Custodian of the famous Pitch Drop Experiment died without ever seeing the pitch drop

Back in early August, I had the pleasure of interviewing John Mainstone, the man who has taken care of the Pitch Drop Experiment at Australia's University of Queensland since 1961. The experiment has been running since 1927, when Professor Thomas Parnell set out to show his students that coal-tar pitch can behave as both a solid and a liquid. Despite being hard enough to break with a hammer, the pitch also drips … sliding very, very slowly down the neck of a funnel into a beaker.

In Mainstone's years as custodian, the drops have dripped five times. He never got a chance to watch any of them, either in person, or on video. The first falling drop he ever saw came this earlier this summer, when a different pitch drop experiment in Ireland managed to catch the event on camera.

Mainstone's pitch is predicted to drop later this fall, but he won't be around to see it. Last week, I received an email from his daughter Julia, confirming that Mainstone had died of a stroke on August 23rd.
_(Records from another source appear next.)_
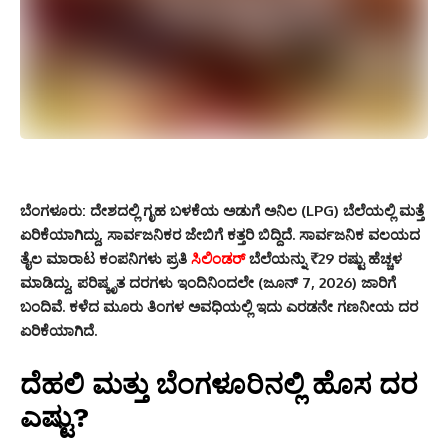
ಬೆಂಗಳೂರು:
ದೇಶದಲ್ಲಿ ಗೃಹ ಬಳಕೆಯ ಅಡುಗೆ ಅನಿಲ (LPG) ಬೆಲೆಯಲ್ಲಿ ಮತ್ತೆ
ಏರಿಕೆಯಾಗಿದ್ದು, ಸಾರ್ವಜನಿಕರ ಜೇಬಿಗೆ ಕತ್ತರಿ ಬಿದ್ದಿದೆ. ಸಾರ್ವಜನಿಕ ವಲಯದ
ತೈಲ ಮಾರಾಟ ಕಂಪನಿಗಳು ಪ್ರತಿ
ಸಿಲಿಂಡರ್
ಬೆಲೆಯನ್ನು ₹29 ರಷ್ಟು ಹೆಚ್ಚಳ
ಮಾಡಿದ್ದು, ಪರಿಷ್ಕೃತ ದರಗಳು ಇಂದಿನಿಂದಲೇ (ಜೂನ್ 7, 2026) ಜಾರಿಗೆ
ಬಂದಿವೆ. ಕಳೆದ ಮೂರು ತಿಂಗಳ ಅವಧಿಯಲ್ಲಿ ಇದು ಎರಡನೇ ಗಣನೀಯ ದರ
ಏರಿಕೆಯಾಗಿದೆ.
ದೆಹಲಿ ಮತ್ತು ಬೆಂಗಳೂರಿನಲ್ಲಿ ಹೊಸ ದರ
ಎಷ್ಟು?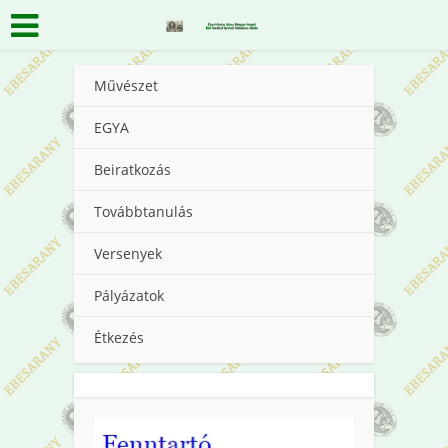
Művészet
EGYA
Beiratkozás
Továbbtanulás
Versenyek
Pályázatok
Étkezés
He was 78. You didn't have to talk to Mainstone for very long to get a sense of the passion he had for the pitch drop project. I'm glad I got a chance to speak with him before he died and, in a couple of weeks, we'll be running a feature story here at BoingBoing based, in part, on those interviews.

In the meantime, the Pitch Drop Experiment has a new custodian, Andrew White, a physics professor and former student of Mainstone.